3“Primeiro, é preciso constatar, quando se fala de feminicídio hoje, que a Renascença, a flor da cultura ocidental entre os séculos XV e XVIII, matou por volta de cem mil mulheres na Europa toda, torturadas, enforcadas ou queimadas simplesmente porque elas eram um pouco diferentes e certamente um pouco mais autônomas do que os vilarejos em que viviam estavam dispostos a aguentar. Esse é um fenômeno que realmente não pode ser esquecido. Foi quase um projeto de genocídio de gênero, por assim dizer.“Segundo, a misoginia entra na cultura ocidental por duas grandes figuras: Pandora, na mitologia grega, e depois Eva. <Pandora> foi a primeira mulher que existiu, segundo a mitologia grega, e que, por sua curiosidade, deixou escapar todos os males do mundo. Nossa cultura é construída, então, em cima da ideia de que a mulher é a representante do mal (ou a amiga do demônio). Tudo o que o homem tenta, eventualmente, proibir em si mesmo, inclusive o desejo sexual, é encarnado pela mulher, como grande tentadora. Na cultura ocidental, a figura feminina é uma projeção dos desejos que o home não conseguiria controlar. Ou seja, é graças a ela que o home pode justificar o mal que tem em si. E, então, ele domina, enfia no porão, tortura, queima, enforca, afoga, mata a mulher. A cultura ocidental – não é piada – funcionou assim” (Contador Calligaris. In: Maria Homem e Contador CAlligaris. Coisa de menina? Uma conversa sobre gênero, sexualidade, maternidade e feminismo, págs. 16 e 17. 2019.
4Quando o Município não for sede de comarca.
5Quando o Município não for sede de comarca e não houver Delegado de Polícia disponível no momento da informação sobre a violência.

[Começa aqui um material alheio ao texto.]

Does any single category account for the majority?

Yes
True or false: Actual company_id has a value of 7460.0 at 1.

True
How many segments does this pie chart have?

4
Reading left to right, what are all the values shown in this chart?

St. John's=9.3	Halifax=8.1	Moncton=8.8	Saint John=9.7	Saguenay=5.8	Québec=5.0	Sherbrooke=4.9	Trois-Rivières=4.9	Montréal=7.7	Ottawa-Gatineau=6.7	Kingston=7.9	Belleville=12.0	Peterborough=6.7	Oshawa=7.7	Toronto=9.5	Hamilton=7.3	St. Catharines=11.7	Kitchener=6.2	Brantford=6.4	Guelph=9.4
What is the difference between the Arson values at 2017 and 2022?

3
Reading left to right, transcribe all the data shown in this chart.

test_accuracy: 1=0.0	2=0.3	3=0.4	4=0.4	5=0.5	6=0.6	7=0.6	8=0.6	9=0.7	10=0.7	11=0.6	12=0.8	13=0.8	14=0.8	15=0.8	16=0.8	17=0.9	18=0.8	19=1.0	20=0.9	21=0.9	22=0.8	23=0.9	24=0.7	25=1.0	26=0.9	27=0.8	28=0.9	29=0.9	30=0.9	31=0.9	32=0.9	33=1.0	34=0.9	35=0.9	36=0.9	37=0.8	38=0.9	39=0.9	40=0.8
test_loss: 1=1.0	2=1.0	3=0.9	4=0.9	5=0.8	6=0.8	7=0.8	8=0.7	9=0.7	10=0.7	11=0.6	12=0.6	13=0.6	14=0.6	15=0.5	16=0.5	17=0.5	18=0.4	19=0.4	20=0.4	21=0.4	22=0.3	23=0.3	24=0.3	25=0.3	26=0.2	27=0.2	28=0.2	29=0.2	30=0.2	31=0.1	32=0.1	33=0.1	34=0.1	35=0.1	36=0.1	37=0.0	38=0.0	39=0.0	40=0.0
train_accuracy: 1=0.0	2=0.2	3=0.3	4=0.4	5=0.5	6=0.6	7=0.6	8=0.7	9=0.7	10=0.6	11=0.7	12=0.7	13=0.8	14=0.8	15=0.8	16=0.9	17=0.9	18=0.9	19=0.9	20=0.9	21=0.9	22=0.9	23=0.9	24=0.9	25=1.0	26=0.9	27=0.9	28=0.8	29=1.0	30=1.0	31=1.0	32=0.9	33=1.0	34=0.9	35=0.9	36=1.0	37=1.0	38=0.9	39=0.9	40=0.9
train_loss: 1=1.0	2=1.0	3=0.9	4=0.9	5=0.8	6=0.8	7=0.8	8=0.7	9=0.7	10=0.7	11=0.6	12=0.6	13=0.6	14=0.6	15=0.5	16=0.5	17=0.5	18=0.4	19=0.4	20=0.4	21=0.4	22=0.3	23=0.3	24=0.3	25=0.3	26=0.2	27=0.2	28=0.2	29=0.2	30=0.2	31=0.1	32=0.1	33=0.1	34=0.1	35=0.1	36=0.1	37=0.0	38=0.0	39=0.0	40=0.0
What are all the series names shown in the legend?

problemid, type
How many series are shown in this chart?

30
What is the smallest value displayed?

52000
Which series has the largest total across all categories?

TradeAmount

6Confira-se o art. 12-C, incisos II e III, e §1º, da Lei Maria da Penha (Lei nº 11.340/2006): Art. 12-C.  Verificada a existência de risco atual ou iminente à vida ou à integridade física ou psicológica da mulher em situação de violência doméstica e familiar, ou de seus dependentes, o agressor será imediatamente afastado do lar, domicílio ou local de convivência com a ofendida: (Redação dada pela Lei nº 14.188, de 2021): I – pela autoridade judicial; (Incluído pela Lei nº 13.827, de 2019): II – pelo delegado de polícia, quando o Município não for sede de comarca; ou (Incluído pela Lei nº 13.827, de 2019): III – pelo policial, quando o Município não for sede de comarca e não houver delegado disponível no momento da denúncia. (Incluído pela Lei nº 13.827, de 2019); § 1º Nas hipóteses dos incisos II e III do caput deste artigo, o juiz será comunicado no prazo máximo de 24 (vinte e quatro) horas e decidirá, em igual prazo, sobre a manutenção ou a revogação da medida aplicada, devendo dar ciência ao Ministério Público concomitantemente. (Incluído pela Lei nº 13.827, de 2019).
7STF, ADI 6138, Plenário, Relator Ministro ALEXANDRE DE MORAES, julgamento em 23/3/2022.
8O resumo dos argumentos dos Ministros do Supremo Tribunal Federal foi feito por: Sérgio Rodas. Violência Doméstica. Supremo valida possibilidade de policial conceder medida protetiva a mulher. In: Consultor Jurídico. 23/3/2022. Disponível em: https://www.conjur.com.br/2022-mar-23/stf-valida-possibilidade-policiais-concederem-medidas-protetivas. Acesso: 25/3/2022.
9CORTE INTERAMERICANA DE DIREITOS HUMANOS. Caso Trabalhadores da Fazenda Brasil Verde vs. Brasil, sentença de 20 de outubro de 2016.